◆ Excerpt provided
▼
UNITED STATES DISTRICT COURT FOR THE MIDDLE DISTRICT OF PENNSYLVANIA
Dec 15, 2017
NO. 3:97-CR-0023 (M.D. Pa. Dec. 15, 2017)

Opinion

NO. 3:97-CR-0023

12-15-2017

UNITED STATES OF AMERICA, v. WILLIAM R. JENKINS, Defendant.


() MEMORANDUM

Presently before me is the Motion to Vacate Sentence under 28 U.S.C. § 2255 (Doc. 152) filed by Defendant William Jenkins. For the reasons that follow, the motion will be denied, but a certificate of appealability will be issued.

I. Background

On November 21, 1997, Defendant was convicted by a jury of the following: conspiracy in violation of 18 U.S.C. § 371 (Count 1 of the Indictment); marijuana conspiracy in violation of 21 U.S.C. § 846 (Count 2); distribution of controlled substances in violation of 21 U.S.C. § 841(a)(1) (Count 3); using and carrying firearms in connection with drug trafficking in violation of 18 U.S.C. § 924(c)(1) (Count 4); interstate travel in aid of racketeering in violation of 18 U.S.C. § 1952 (Count 5); transportation of machine guns in interstate commerce in violation of 18 U.S.C. § 922(a)(4) (Count 6); false statements in connection with the acquisition of firearms in violation of 18 U.S.C. § 922(a)(6) (Count 7); possession of firearms by a convicted felon in violation of 18 U.S.C. § 922(g)(1) (Count 8); unlawful transfer of machine guns in violation of 18 U.S.C. § 922(o) (Count 10); and possession of a firearm without a serial number in violation of 26 U.S.C. § 5861(1) (Count 11). See United States v. Jenkins, 9 F. Supp. 2d 507, 508 & n.1 (M.D. Pa. 1998).

Defendant was found not guilty of Count 9 of the Indictment which charged him with possessing thirteen machine guns in violation of 18 U.S.C. § 922(o).

A Presentence Investigation Report ("PSR") was prepared which calculated Defendant's total offense level in accordance with the United States Sentencing Guidelines (the "Guidelines"). (See PSR, generally). The PSR divided Defendant's convictions into two separate groups because they involved separate societal interests. (See id. at ¶ 28). The Group One offenses (Counts 6-8, 10, 11, and three of the substantive offenses charged in Count 1) were determined to have an adjusted offense level of 30, though the Guidelines provided that the cumulative offense level shall not exceed 29. (See id. at ¶¶ 26, 36). The Group Two offenses (Counts 2, 3, 5, and one of the substantive offenses charged in Count 1) were found to have an offense level of 22 because the offenses involved at least 60 but less than 80 kilograms of marijuana. (See id. at ¶¶ 27, 37). The PSR calculated the combined adjusted offense level to be 30, and noting that Defendant was "defined as a career offender in accordance with U.S.S.G. § 4B1.1", Defendant's total offense level was determined to be 32. (Id. at ¶¶ 48, 51). The PSR also noted that, with respect to Defendant's conviction on Count 4 for violation of § 924(c)(1), "[t]he term of imprisonment is that required by statute." (Id. at ¶ 53).
▲
◆ Stored records
▼
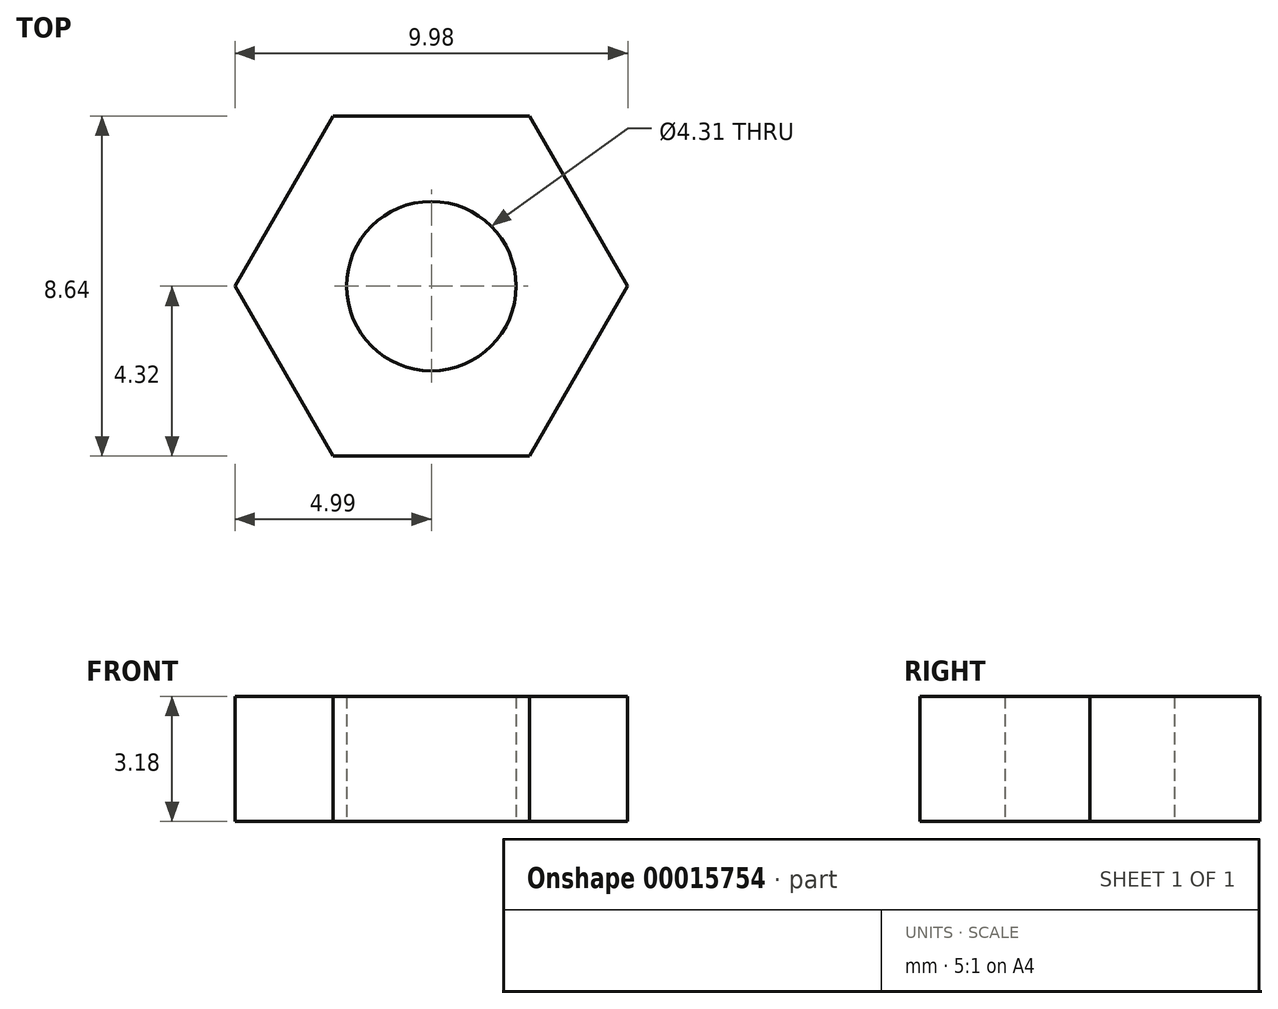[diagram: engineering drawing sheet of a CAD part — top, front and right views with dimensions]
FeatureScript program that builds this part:
annotation { "Feature Type Name" : "Feature", "Feature Type Description" : "" }
export const myFeature = defineFeature(function(context is Context, id is Id, definition is map)
    precondition{}
    {
        {
            var Q0;
            Q0=qCreatedBy(makeId("Top.planeOp"),FACE);
            var sketch = newSketch(context, id + "F0", { "sketchPlane" : qUnion([Q0])});
            skCircle(sketch, "E0", {"center": v(0, 0) * mm, "radius": 2.15 * mm});
            skCircle(sketch, "E1.cCircle", {"center": v(0, 0) * mm, "radius": 4.32 * mm, "construction": true});
            skLineSegment(sketch, "E1.0", {"start": v(2.5, -4.32) * mm, "end": v(-2.5, -4.32) * mm});
            skLineSegment(sketch, "E1.1", {"start": v(-2.5, -4.32) * mm, "end": v(-4.99, 0) * mm});
            skLineSegment(sketch, "E1.2", {"start": v(-4.99, 0) * mm, "end": v(-2.5, 4.32) * mm});
            skLineSegment(sketch, "E1.3", {"start": v(-2.5, 4.32) * mm, "end": v(2.5, 4.32) * mm});
            skLineSegment(sketch, "E1.4", {"start": v(2.5, 4.32) * mm, "end": v(4.99, 0) * mm});
            skLineSegment(sketch, "E1.5", {"start": v(4.99, 0) * mm, "end": v(2.5, -4.32) * mm});
            skPoint(sketch, "E1.0.midPoint", {"position": v(0, -4.32) * mm});
            skSolve(sketch);
        }
        {
            var Q0;
            Q0 = qSketchRegion(id + "F0", true);
            extrude(context, id + "F1", {"entities" : qUnion([Q0]), "depth" : 3.17 * mm});
        }
    });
▲
◆ What you need to do
1. Copy the records from their first line through the line containing "var sketch = newSketch(context, id", keeping every character unchanged and omitting the pictures.
2. Continue the court memorandum from the point where it stops.

◆ Expected responses
1.
[diagram: engineering drawing sheet of a CAD part — top, front and right views with dimensions]
FeatureScript program that builds this part:
annotation { "Feature Type Name" : "Feature", "Feature Type Description" : "" }
export const myFeature = defineFeature(function(context is Context, id is Id, definition is map)
    precondition{}
    {
        {
            var Q0;
            Q0=qCreatedBy(makeId("Top.planeOp"),FACE);
            var sketch = newSketch(context, id + "F0", { "sketchPlane" : qUnion([Q0])});

2.
Defendant's total offense level of 32 and criminal history category of VI yielded a Guidelines imprisonment range of 210 to 262 months, plus a mandatory term of 360 months confinement to run consecutive to that term as a result of Defendant's conviction on Count 4. (See id. at ¶ 72 (citing U.S.S.G. §§ 2K2.4(a) and 5G1.2(a))). Although Defendant objected to the determination that he was a career offender, (see Defendant's Objections, ¶ 51), the PSR's recommendations were adopted, and Defendant, as a career offender, was sentenced by the Honorable William J. Nealon to a total term of imprisonment of 570 months on September 29, 1998. (See docket, generally). The sentence consisted of 60 months on each of Counts 1, 5, and 6; 120 months on each of Counts 7, 8, 10, and 11; and 210 months on each of Counts 2 and 3, all to be served concurrently. (See id.). Defendant was additionally sentenced to a consecutive term of 360 months on Count 4. (See id.).

Defendant appealed to the United States Court of Appeals for the Third Circuit, which affirmed his conviction and sentence on June 24, 1999. See United States v. Jenkins, 185 F.3d 863 (3d Cir. 1999). The United States Supreme Court denied Defendant's petition for writ of certiorari on November 1, 1999. See Jenkins v. United States, 528 U.S. 976, 120 S. Ct. 430, 145 L. Ed. 2d 336 (1999).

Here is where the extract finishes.